• [What the task asks] Please retype all of the data below, word for word.

• [Exercise data]
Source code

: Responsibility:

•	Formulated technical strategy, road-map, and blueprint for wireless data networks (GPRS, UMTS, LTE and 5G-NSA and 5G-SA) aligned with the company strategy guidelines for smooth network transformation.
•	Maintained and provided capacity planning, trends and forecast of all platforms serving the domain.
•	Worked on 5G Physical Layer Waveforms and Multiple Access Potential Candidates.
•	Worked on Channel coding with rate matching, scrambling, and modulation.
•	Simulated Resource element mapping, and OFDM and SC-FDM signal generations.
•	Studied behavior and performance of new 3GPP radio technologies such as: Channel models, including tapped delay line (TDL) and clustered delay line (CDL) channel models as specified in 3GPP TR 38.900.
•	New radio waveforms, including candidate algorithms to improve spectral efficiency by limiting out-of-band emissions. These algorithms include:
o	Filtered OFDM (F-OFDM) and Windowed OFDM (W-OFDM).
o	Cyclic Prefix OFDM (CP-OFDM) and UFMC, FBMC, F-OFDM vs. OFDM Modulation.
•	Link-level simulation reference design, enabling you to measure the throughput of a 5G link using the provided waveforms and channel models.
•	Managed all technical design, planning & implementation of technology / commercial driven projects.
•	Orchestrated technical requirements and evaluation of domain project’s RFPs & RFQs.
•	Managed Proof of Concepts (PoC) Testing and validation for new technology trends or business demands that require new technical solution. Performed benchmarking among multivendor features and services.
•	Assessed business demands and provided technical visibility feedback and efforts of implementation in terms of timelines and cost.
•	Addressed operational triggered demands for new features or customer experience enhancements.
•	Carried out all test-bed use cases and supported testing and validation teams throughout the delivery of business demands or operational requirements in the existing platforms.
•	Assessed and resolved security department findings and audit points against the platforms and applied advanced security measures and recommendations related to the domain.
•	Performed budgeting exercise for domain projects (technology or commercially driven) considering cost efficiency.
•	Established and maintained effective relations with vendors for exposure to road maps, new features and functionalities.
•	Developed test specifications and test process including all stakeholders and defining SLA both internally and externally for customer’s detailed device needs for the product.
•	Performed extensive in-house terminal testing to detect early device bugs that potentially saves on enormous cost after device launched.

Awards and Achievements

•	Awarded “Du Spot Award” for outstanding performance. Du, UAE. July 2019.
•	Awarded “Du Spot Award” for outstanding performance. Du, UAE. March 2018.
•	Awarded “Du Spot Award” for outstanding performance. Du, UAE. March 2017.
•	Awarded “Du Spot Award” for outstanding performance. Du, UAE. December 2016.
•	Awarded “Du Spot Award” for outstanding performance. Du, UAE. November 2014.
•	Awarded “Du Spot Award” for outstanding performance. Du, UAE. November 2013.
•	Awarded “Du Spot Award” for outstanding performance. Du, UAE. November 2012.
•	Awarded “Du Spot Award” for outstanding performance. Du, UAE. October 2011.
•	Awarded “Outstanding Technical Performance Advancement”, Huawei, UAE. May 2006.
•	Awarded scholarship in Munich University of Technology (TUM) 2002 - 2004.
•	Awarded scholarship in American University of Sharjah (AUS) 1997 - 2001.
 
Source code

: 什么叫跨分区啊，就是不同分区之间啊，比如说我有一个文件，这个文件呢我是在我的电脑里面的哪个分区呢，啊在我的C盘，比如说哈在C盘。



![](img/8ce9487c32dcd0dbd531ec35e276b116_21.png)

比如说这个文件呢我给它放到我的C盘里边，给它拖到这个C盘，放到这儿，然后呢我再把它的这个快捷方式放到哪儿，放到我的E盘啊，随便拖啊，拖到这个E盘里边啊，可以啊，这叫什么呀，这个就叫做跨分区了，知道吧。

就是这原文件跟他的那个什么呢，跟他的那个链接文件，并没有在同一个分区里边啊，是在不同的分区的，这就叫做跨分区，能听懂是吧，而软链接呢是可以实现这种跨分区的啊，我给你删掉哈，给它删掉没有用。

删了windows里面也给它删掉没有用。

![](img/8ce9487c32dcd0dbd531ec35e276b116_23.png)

• [Response for this exercise]
Source code

: Responsibility:

•	Formulated technical strategy, road-map, and blueprint for wireless data networks (GPRS, UMTS, LTE and 5G-NSA and 5G-SA) aligned with the company strategy guidelines for smooth network transformation.
•	Maintained and provided capacity planning, trends and forecast of all platforms serving the domain.
•	Worked on 5G Physical Layer Waveforms and Multiple Access Potential Candidates.
•	Worked on Channel coding with rate matching, scrambling, and modulation.
•	Simulated Resource element mapping, and OFDM and SC-FDM signal generations.
•	Studied behavior and performance of new 3GPP radio technologies such as: Channel models, including tapped delay line (TDL) and clustered delay line (CDL) channel models as specified in 3GPP TR 38.900.
•	New radio waveforms, including candidate algorithms to improve spectral efficiency by limiting out-of-band emissions. These algorithms include:
o	Filtered OFDM (F-OFDM) and Windowed OFDM (W-OFDM).
o	Cyclic Prefix OFDM (CP-OFDM) and UFMC, FBMC, F-OFDM vs. OFDM Modulation.
•	Link-level simulation reference design, enabling you to measure the throughput of a 5G link using the provided waveforms and channel models.
•	Managed all technical design, planning & implementation of technology / commercial driven projects.
•	Orchestrated technical requirements and evaluation of domain project’s RFPs & RFQs.
•	Managed Proof of Concepts (PoC) Testing and validation for new technology trends or business demands that require new technical solution. Performed benchmarking among multivendor features and services.
•	Assessed business demands and provided technical visibility feedback and efforts of implementation in terms of timelines and cost.
•	Addressed operational triggered demands for new features or customer experience enhancements.
•	Carried out all test-bed use cases and supported testing and validation teams throughout the delivery of business demands or operational requirements in the existing platforms.
•	Assessed and resolved security department findings and audit points against the platforms and applied advanced security measures and recommendations related to the domain.
•	Performed budgeting exercise for domain projects (technology or commercially driven) considering cost efficiency.
•	Established and maintained effective relations with vendors for exposure to road maps, new features and functionalities.
•	Developed test specifications and test process including all stakeholders and defining SLA both internally and externally for customer’s detailed device needs for the product.
•	Performed extensive in-house terminal testing to detect early device bugs that potentially saves on enormous cost after device launched.

Awards and Achievements

•	Awarded “Du Spot Award” for outstanding performance. Du, UAE. July 2019.
•	Awarded “Du Spot Award” for outstanding performance. Du, UAE. March 2018.
•	Awarded “Du Spot Award” for outstanding performance. Du, UAE. March 2017.
•	Awarded “Du Spot Award” for outstanding performance. Du, UAE. December 2016.
•	Awarded “Du Spot Award” for outstanding performance. Du, UAE. November 2014.
•	Awarded “Du Spot Award” for outstanding performance. Du, UAE. November 2013.
•	Awarded “Du Spot Award” for outstanding performance. Du, UAE. November 2012.
•	Awarded “Du Spot Award” for outstanding performance. Du, UAE. October 2011.
•	Awarded “Outstanding Technical Performance Advancement”, Huawei, UAE. May 2006.
•	Awarded scholarship in Munich University of Technology (TUM) 2002 - 2004.
•	Awarded scholarship in American University of Sharjah (AUS) 1997 - 2001.
 
Source code

: 什么叫跨分区啊，就是不同分区之间啊，比如说我有一个文件，这个文件呢我是在我的电脑里面的哪个分区呢，啊在我的C盘，比如说哈在C盘。



![](img/8ce9487c32dcd0dbd531ec35e276b116_21.png)

比如说这个文件呢我给它放到我的C盘里边，给它拖到这个C盘，放到这儿，然后呢我再把它的这个快捷方式放到哪儿，放到我的E盘啊，随便拖啊，拖到这个E盘里边啊，可以啊，这叫什么呀，这个就叫做跨分区了，知道吧。

就是这原文件跟他的那个什么呢，跟他的那个链接文件，并没有在同一个分区里边啊，是在不同的分区的，这就叫做跨分区，能听懂是吧，而软链接呢是可以实现这种跨分区的啊，我给你删掉哈，给它删掉没有用。

删了windows里面也给它删掉没有用。

![](img/8ce9487c32dcd0dbd531ec35e276b116_23.png)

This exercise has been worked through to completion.